> **WORK REQUIRED**: Check each line of the data below for the word "down", then extract the ones that have it.

> **PROVIDED RECORDS**:
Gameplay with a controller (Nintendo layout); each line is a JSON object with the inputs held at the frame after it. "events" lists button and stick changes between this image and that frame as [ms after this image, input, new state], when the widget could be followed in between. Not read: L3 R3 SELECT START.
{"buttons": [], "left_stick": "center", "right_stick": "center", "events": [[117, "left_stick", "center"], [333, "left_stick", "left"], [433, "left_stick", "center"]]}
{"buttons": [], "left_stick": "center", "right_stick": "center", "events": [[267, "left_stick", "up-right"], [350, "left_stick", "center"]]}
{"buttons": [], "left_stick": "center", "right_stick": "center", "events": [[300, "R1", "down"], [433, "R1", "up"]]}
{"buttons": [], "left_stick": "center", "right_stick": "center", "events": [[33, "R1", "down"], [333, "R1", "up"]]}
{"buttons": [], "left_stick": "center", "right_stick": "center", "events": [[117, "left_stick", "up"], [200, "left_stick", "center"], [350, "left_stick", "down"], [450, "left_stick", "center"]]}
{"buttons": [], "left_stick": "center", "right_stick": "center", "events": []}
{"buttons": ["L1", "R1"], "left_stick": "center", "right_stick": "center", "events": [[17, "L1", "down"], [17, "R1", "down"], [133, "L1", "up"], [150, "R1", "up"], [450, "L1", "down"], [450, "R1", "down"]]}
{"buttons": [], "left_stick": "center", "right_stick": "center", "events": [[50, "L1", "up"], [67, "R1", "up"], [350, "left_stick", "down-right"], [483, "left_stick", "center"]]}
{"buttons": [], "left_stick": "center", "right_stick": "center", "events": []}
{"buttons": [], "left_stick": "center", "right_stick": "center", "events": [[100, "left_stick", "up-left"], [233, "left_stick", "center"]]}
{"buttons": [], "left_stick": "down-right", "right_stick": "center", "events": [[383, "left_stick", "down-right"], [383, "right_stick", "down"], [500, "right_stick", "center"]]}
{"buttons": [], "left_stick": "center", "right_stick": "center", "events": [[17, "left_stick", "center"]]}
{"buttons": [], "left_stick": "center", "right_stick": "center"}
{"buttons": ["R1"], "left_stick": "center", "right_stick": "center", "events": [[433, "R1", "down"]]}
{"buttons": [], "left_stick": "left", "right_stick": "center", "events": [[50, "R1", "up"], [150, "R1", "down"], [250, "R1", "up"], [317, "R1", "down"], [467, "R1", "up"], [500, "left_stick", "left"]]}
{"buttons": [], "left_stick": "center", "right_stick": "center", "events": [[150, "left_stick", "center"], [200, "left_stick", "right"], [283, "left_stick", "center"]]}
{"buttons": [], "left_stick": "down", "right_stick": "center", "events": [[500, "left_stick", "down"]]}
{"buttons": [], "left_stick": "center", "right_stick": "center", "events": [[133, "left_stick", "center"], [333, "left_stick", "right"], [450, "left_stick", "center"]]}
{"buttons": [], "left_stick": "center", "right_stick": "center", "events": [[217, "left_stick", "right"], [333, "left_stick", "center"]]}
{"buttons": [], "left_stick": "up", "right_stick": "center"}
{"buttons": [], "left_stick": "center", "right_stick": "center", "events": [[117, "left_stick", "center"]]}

> **SOLUTION TO THE PROBLEM**:
{"buttons": [], "left_stick": "center", "right_stick": "center", "events": [[300, "R1", "down"], [433, "R1", "up"]]}
{"buttons": [], "left_stick": "center", "right_stick": "center", "events": [[33, "R1", "down"], [333, "R1", "up"]]}
{"buttons": [], "left_stick": "center", "right_stick": "center", "events": [[117, "left_stick", "up"], [200, "left_stick", "center"], [350, "left_stick", "down"], [450, "left_stick", "center"]]}
{"buttons": ["L1", "R1"], "left_stick": "center", "right_stick": "center", "events": [[17, "L1", "down"], [17, "R1", "down"], [133, "L1", "up"], [150, "R1", "up"], [450, "L1", "down"], [450, "R1", "down"]]}
{"buttons": [], "left_stick": "center", "right_stick": "center", "events": [[50, "L1", "up"], [67, "R1", "up"], [350, "left_stick", "down-right"], [483, "left_stick", "center"]]}
{"buttons": [], "left_stick": "down-right", "right_stick": "center", "events": [[383, "left_stick", "down-right"], [383, "right_stick", "down"], [500, "right_stick", "center"]]}
{"buttons": ["R1"], "left_stick": "center", "right_stick": "center", "events": [[433, "R1", "down"]]}
{"buttons": [], "left_stick": "left", "right_stick": "center", "events": [[50, "R1", "up"], [150, "R1", "down"], [250, "R1", "up"], [317, "R1", "down"], [467, "R1", "up"], [500, "left_stick", "left"]]}
{"buttons": [], "left_stick": "down", "right_stick": "center", "events": [[500, "left_stick", "down"]]}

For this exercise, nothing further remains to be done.